Cela fait un an que la Turquie a vécu une nuit de putsch manqué, mené par une partie de l’armée turque qui voulait déloger Erdogan du pouvoir, dans cette chaude nuit du 15 au 16 juillet 2016. Mais, le président turc a eu le dernier mot et a pu reprendre le contrôle de la situation à l’aube du 16 juillet. Malheureusement, il n’y a que lui qui eut le dernier mot, car, la démocratie est sortie bien fragilisée de ce coup de force, puisque Erdogan l’a mis à profit pour régler tous ses comptes.
Sous le prétexte de mater les perchistes et tous leurs complices, il en a profité pour asseoir encore davantage son pouvoir et mettre au pas des pans entiers de la société turque sous l’accusation bateau d’être des adeptes du prédicateur Fettulah Gülen. Une purge, ouverte jusqu’à ce jour, allait commencer avec l’incarnation de 50000 personnes et le limogeage ou la suspension de 150 000 fonctionnaires.
Politiquement, Erdogan met en place une nouvelle constitution qui lui donne tous les pouvoirs et met en veilleuse le contre pouvoir de la justice qui vidée de ses juges les plus engagés, devient docile et à la botte du pouvoir exécutif.

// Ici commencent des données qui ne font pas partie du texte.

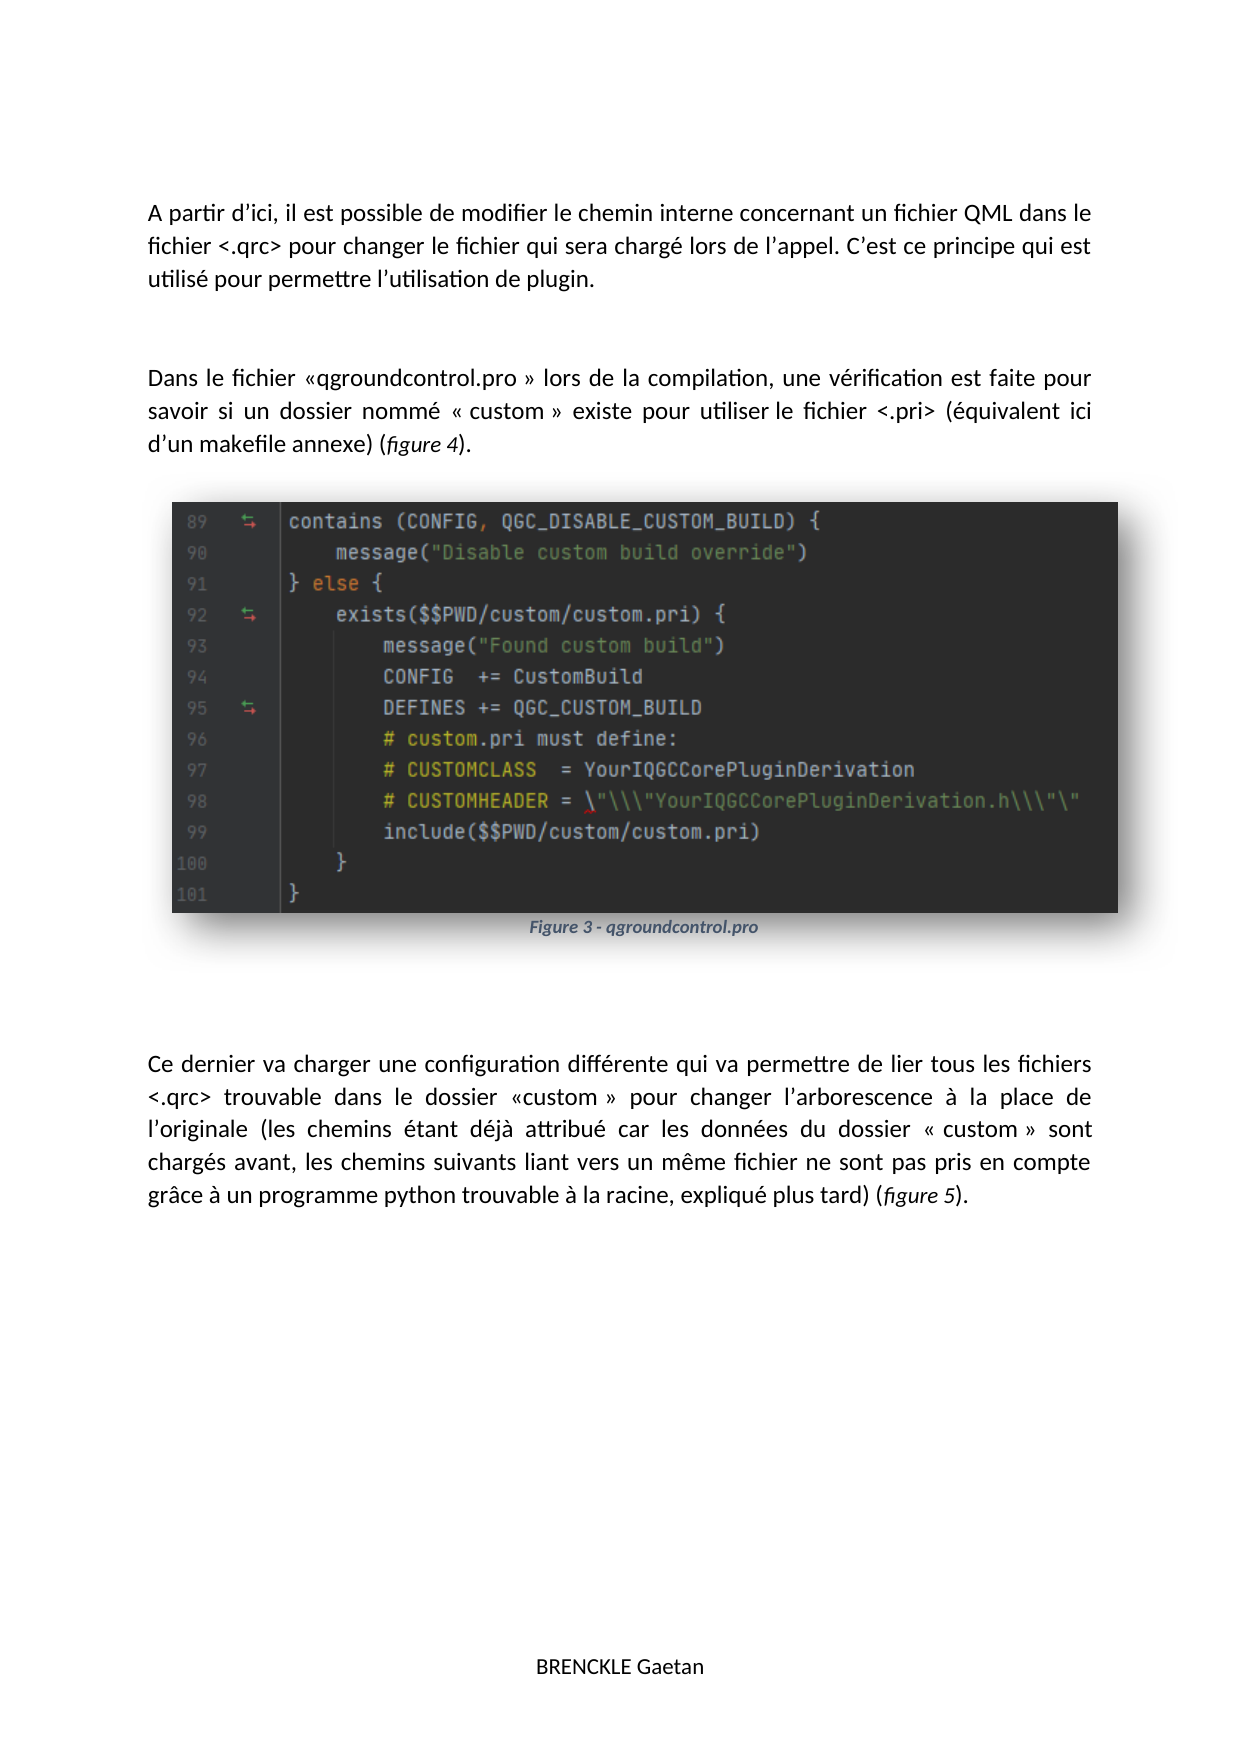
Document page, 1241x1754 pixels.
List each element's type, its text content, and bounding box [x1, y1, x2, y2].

picture [172, 502, 1118, 913]
text Ce dernier va charger une configuration différente qui va permettre de lier tous les fichiers <.qrc> trouvable dans le dossier «custom » pour changer l’arborescence à la place de l’originale (les chemins étant déjà attribué car les données du dossier « custom » sont chargés avant, les chemins suivants liant vers un même fichier ne sont pas pris en compte grâce à un programme python trouvable à la racine, expliqué plus tard) (figure 5). [148, 1048, 1093, 1210]
text A partir d’ici, il est possible de modifier le chemin interne concernant un fichier QML dans le fichier <.qrc> pour changer le fichier qui sera chargé lors de l’appel. C’est ce principe qui est utilisé pour permettre l’utilisation de plugin. [148, 197, 1093, 293]
text Dans le fichier «qgroundcontrol.pro » lors de la compilation, une vérification est faite pour savoir si un dossier nommé « custom » existe pour utiliser le fichier <.pri> (équivalent ici d’un makefile annexe) (figure 4). [148, 362, 1093, 458]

Malheureusement, la société turque déjà fragilisée avant le coup d’Etat avorté, sera encore plus divisée après. Le président turc y a veillé personnellement en jouant sur ces divisions. Une stratégie qui si elle lui réussit aujourd’hui, mettra à coup sûr en péril la stabilité de ce pays déjà entouré par de nombreux conflits dans une région assise sur une poudrière. Erdogan en faisant le choix du pouvoir personnel, s’est trompé, car, l’urgence après le putsch devait être un travail en profondeur pour cimenter la nation et non ce choix systématique de la division.
Car, si aujourd’hui tout cela tient, ce n’est que grâce à une économie florissante, mais il n’est pas dit que tout cela tiendra encore (le Brésil est là pour le rappeler). Et si jamais la crise finit par toucher le pays, il est clair que ce sera le chaos total. Et Erdogan en sera grandement responsable, peut-être même plus que ces putschistes amateurs qui ont voulu le renverser une certaine chaude nuit du mois de juillet de l’année dernière.